Графиня старалась подойти к нему всегда словно нечаянно; все ее движения и лицо в таких случаях выражали одновременно нежность и подобострастие, покорность и властную требовательность, она произносила несколько слов, и старик почти всегда подчинялся ее желанию: давал увести или, вернее, унести себя из бального зала. В отсутствие госпожи де Ланти граф пускался на всевозможные ухищрения, чтобы приблизиться к нему: но старик, по-видимому, неохотно слушался его, и граф обращался с ним, как с избалованным ребенком, все капризы которого мать удовлетворяет, страшась неожиданной вспышки. Нашлись смельчаки, достаточно нескромные и безрассудно легкомысленные, чтобы попытаться расспросить графа де Ланти, но этот холодный и сдержанный человек сделал вид, что не понимает вопросов. Таким образом, после многочисленных попыток, разбившихся о непоколебимую осторожность всех членов семьи, никто уже не старался проникнуть в эту так тщательно охраняемую тайну. Великосветские шпионы, бездельники и политики, утомленные борьбой, сложили оружие и перестали искать ключ к этой загадке.
Тем не менее и сейчас в этих блестящих залах несомненно находились философы, которые, глотая мороженое и щербет или ставя на столик допитый стакан пунша, говорили:
– Я не удивился бы, узнав, что эти люди мошенники. Старик, постоянно где-то скрывающийся и появляющийся только в дни равноденствия и солнцестояния, весьма и весьма похож на убийцу…
– Или банкрота…
– Это почти одно и то же. Разорить человека иногда хуже, чем убить его.

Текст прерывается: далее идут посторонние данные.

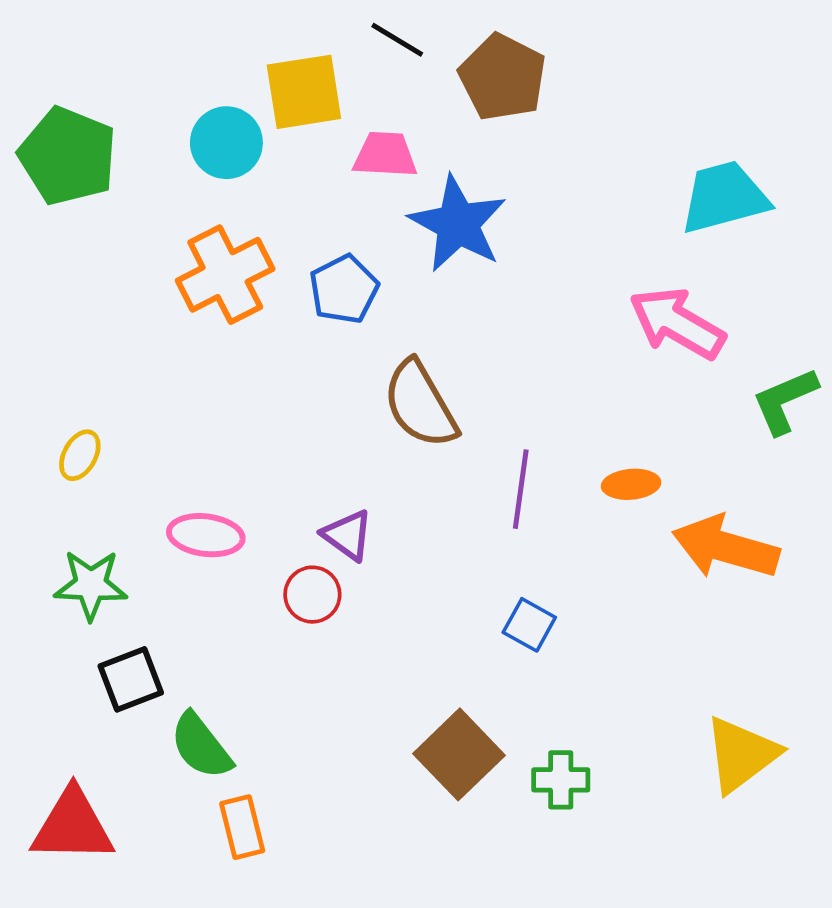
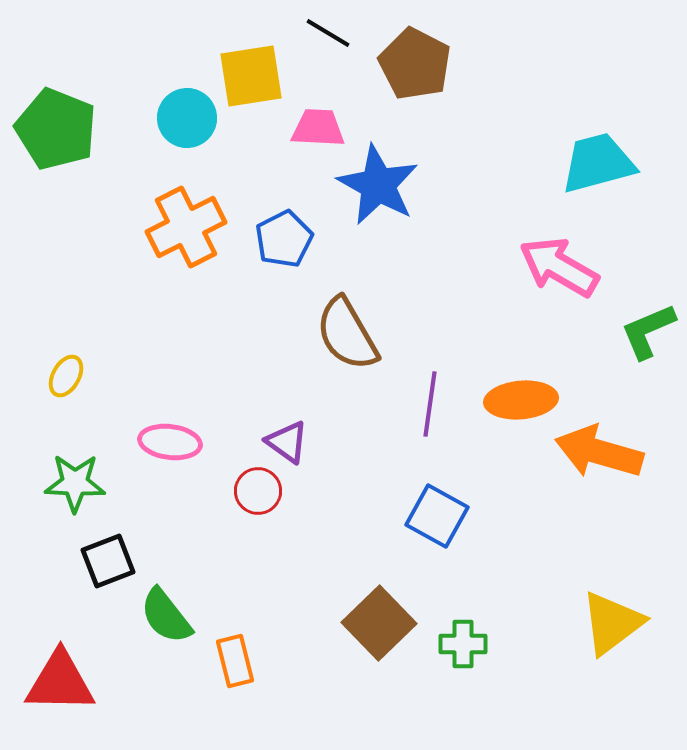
orange ellipse: (631, 484) -> (521, 400), size x1.5
blue square: (529, 625) -> (437, 516), size x1.4
orange rectangle: (242, 827) -> (235, 661), moved

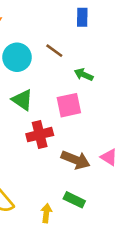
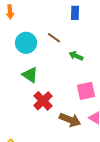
pink square: (69, 105) -> (86, 91), moved
red cross: (40, 135) -> (43, 101), turned -30

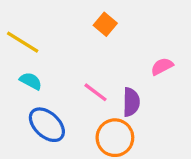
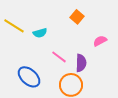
orange square: (105, 24) -> (77, 17), moved
cyan semicircle: (31, 81) -> (40, 33), moved, turned 136

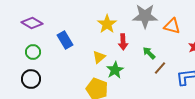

– Господа, я поставил двадцать луидоров, – мне следует, значит, сорок.
– Возможно, сударь, но на столе их всего тридцать!
– Вот видите, какое здесь смешанное общество! Здесь нельзя даже играть…
– Вы правы… Но кстати, вот уже месяцев шесть, как мы не видели Духа. Как вы думаете, это живое существо?
– Э-э!.. Кто знает…
Эти последние слова были произнесены около меня какими-то незнакомыми мне людьми, которые ушли как раз в тот момент, когда я подводил итог мыслям, в которых сплелись свет и тьма, жизнь и смерть. В моем воспаленном воображении, так же как и перед моими глазами, являлись то празднество в самом разгаре его великолепия, то мрачная картина сада. Не знаю, сколько времени я провел в размышлениях об этих двух сторонах медали, олицетворяющих человеческую жизнь, но меня внезапно привел в себя приглушенный женский смех. Я на мгновение застыл, пораженный картиной, представившейся моим глазам. По какому-то странному капризу природы, раздвоенная мысль, только что шевелившаяся в моем мозгу, вышла из него и стояла передо мной; она появилась из моей головы, как Минерва из головы Юпитера, великая и могучая, воплощенная в живых человеческих формах. Ей одновременно было и сто лет, и двадцать два года, она была и мертвой, и живой. Выбравшись из своей комнаты, как безумец из своей палаты, старичок ловко проскользнул за спиной гостей, увлеченных пением Марианины, как раз заканчивавшей каватину из «Танкреда». Казалось, он при помощи какого-то театрального механизма был поднят на поверхность прямо из-под земли. В течение нескольких минут, мрачный и неподвижный, он приглядывался к праздничной толпе, шум которой, должно быть, достиг его ушей. Его внимание было с такой почти сомнамбулической напряженностью сосредоточено на вещах, что он, стоя в толпе людей, не замечал этой толпы. Внезапно он без всякой церемонии остановился около одной из самых очаровательных женщин Парижа, молодой, изящной и стройной любительницы танцев, с одним из тех лиц, свежих, как у ребенка, и таких тонких в своей розоватой белизне, что взгляд мужчины, казалось, должен был пронизывать их насквозь, подобно тому как луч солнца пронизывает прозрачное стекло. Они стояли передо мной, оба, вместе, соединенные и так тесно прижатые в толпе друг к другу, что незнакомец прикасался к газовому платью, к гирляндам цветов, к волнистым волосам и пышному поясу своей соседки.